In the records below, find the line containing "list [114, 374, 1386, 1043]" and retype it and every line after it exactly, adding nothing.
....
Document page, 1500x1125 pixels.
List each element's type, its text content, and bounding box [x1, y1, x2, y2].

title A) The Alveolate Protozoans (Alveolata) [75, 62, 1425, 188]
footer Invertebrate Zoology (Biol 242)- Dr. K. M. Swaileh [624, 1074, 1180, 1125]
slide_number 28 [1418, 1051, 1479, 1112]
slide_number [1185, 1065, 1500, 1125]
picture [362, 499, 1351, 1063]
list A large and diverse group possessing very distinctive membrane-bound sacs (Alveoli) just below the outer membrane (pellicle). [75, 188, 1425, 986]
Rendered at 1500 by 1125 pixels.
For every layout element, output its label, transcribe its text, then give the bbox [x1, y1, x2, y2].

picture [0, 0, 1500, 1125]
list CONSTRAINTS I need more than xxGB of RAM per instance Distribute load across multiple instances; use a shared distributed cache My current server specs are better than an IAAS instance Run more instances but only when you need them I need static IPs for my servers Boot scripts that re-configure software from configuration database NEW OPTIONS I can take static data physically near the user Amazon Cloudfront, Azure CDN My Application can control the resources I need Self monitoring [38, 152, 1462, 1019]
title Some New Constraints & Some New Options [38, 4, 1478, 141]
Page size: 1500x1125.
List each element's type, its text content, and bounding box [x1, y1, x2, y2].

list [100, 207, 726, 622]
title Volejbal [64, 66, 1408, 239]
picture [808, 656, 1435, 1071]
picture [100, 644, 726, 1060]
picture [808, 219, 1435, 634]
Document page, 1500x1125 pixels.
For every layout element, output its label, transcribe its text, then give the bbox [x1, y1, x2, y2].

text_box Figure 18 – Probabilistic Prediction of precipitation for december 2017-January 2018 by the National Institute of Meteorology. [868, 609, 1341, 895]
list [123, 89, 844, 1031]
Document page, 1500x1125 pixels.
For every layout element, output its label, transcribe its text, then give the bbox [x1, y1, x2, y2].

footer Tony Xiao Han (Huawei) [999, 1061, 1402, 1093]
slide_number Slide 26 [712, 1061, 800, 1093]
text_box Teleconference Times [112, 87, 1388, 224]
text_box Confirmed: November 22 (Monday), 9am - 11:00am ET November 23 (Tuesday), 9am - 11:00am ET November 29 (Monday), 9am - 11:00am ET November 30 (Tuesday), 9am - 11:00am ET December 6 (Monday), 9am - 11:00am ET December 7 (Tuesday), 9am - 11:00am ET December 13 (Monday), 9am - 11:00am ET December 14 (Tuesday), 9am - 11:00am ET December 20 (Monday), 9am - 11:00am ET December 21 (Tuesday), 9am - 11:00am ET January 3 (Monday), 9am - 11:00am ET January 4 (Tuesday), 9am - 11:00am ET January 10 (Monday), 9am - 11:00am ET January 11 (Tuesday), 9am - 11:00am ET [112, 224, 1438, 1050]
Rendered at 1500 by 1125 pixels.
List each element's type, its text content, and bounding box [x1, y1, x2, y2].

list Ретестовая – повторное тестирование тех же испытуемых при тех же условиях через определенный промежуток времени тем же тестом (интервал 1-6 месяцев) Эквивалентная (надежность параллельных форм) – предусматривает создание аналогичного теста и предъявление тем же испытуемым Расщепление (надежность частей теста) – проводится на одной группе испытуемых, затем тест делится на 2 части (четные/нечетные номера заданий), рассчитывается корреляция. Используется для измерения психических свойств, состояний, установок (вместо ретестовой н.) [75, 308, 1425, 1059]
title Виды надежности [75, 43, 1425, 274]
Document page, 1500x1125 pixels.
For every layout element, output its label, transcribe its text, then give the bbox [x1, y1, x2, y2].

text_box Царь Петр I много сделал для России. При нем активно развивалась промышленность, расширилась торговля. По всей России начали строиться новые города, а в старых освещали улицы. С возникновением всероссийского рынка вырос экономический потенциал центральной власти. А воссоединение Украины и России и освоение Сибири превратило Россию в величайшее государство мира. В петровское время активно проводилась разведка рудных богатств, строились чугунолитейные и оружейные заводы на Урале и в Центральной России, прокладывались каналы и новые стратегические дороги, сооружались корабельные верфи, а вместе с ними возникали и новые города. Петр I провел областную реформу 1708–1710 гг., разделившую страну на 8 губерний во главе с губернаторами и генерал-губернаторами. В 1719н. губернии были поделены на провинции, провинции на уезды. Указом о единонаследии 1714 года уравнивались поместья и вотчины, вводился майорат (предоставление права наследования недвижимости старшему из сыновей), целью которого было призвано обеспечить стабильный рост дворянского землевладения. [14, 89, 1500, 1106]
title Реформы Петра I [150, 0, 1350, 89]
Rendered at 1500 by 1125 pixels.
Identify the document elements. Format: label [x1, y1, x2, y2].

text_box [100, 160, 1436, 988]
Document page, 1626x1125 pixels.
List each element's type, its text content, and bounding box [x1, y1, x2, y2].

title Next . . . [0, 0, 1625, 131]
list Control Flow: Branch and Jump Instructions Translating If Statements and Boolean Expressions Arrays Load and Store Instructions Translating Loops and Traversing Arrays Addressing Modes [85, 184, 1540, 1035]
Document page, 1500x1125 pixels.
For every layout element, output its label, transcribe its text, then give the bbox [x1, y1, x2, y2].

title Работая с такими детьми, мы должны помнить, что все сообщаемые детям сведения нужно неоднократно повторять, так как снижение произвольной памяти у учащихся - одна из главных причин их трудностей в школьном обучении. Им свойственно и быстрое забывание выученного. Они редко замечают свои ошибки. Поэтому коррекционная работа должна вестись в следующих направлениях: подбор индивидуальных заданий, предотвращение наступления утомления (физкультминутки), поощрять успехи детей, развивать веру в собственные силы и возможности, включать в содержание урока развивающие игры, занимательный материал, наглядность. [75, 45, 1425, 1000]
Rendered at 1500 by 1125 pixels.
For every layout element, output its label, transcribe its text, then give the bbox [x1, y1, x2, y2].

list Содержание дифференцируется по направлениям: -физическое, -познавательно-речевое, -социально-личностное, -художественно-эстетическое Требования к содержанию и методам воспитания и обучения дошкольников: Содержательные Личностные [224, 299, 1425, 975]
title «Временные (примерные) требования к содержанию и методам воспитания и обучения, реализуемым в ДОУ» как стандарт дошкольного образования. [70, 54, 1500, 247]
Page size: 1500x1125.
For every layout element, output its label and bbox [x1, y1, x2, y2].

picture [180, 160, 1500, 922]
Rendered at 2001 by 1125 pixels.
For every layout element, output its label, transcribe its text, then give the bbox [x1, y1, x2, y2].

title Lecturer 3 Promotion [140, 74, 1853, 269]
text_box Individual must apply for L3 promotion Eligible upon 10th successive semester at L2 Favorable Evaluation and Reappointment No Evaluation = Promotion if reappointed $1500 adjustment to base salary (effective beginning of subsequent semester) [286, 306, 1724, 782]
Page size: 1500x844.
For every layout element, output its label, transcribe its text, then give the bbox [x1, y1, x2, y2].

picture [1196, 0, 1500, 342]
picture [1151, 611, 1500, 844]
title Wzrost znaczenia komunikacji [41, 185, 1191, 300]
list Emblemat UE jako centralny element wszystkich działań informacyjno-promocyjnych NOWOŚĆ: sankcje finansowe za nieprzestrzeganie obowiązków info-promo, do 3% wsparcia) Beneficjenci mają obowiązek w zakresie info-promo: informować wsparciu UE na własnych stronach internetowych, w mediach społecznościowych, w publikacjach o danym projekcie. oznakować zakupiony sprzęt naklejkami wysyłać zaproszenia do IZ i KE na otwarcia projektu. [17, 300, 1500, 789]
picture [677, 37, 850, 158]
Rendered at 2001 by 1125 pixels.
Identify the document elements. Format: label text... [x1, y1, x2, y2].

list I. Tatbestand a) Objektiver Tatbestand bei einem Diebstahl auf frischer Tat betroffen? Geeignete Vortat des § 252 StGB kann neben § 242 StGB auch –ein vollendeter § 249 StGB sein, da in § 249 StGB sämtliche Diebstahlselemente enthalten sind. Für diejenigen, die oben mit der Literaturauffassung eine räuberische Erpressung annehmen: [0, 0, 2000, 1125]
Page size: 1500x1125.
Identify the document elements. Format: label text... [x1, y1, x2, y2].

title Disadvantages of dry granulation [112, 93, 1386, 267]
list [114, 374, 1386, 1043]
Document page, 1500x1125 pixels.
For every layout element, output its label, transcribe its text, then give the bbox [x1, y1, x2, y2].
....
**Task output:**
list [114, 374, 1386, 1043]
Document page, 1500x1125 pixels.
For every layout element, output its label, transcribe its text, then give the bbox [x1, y1, x2, y2].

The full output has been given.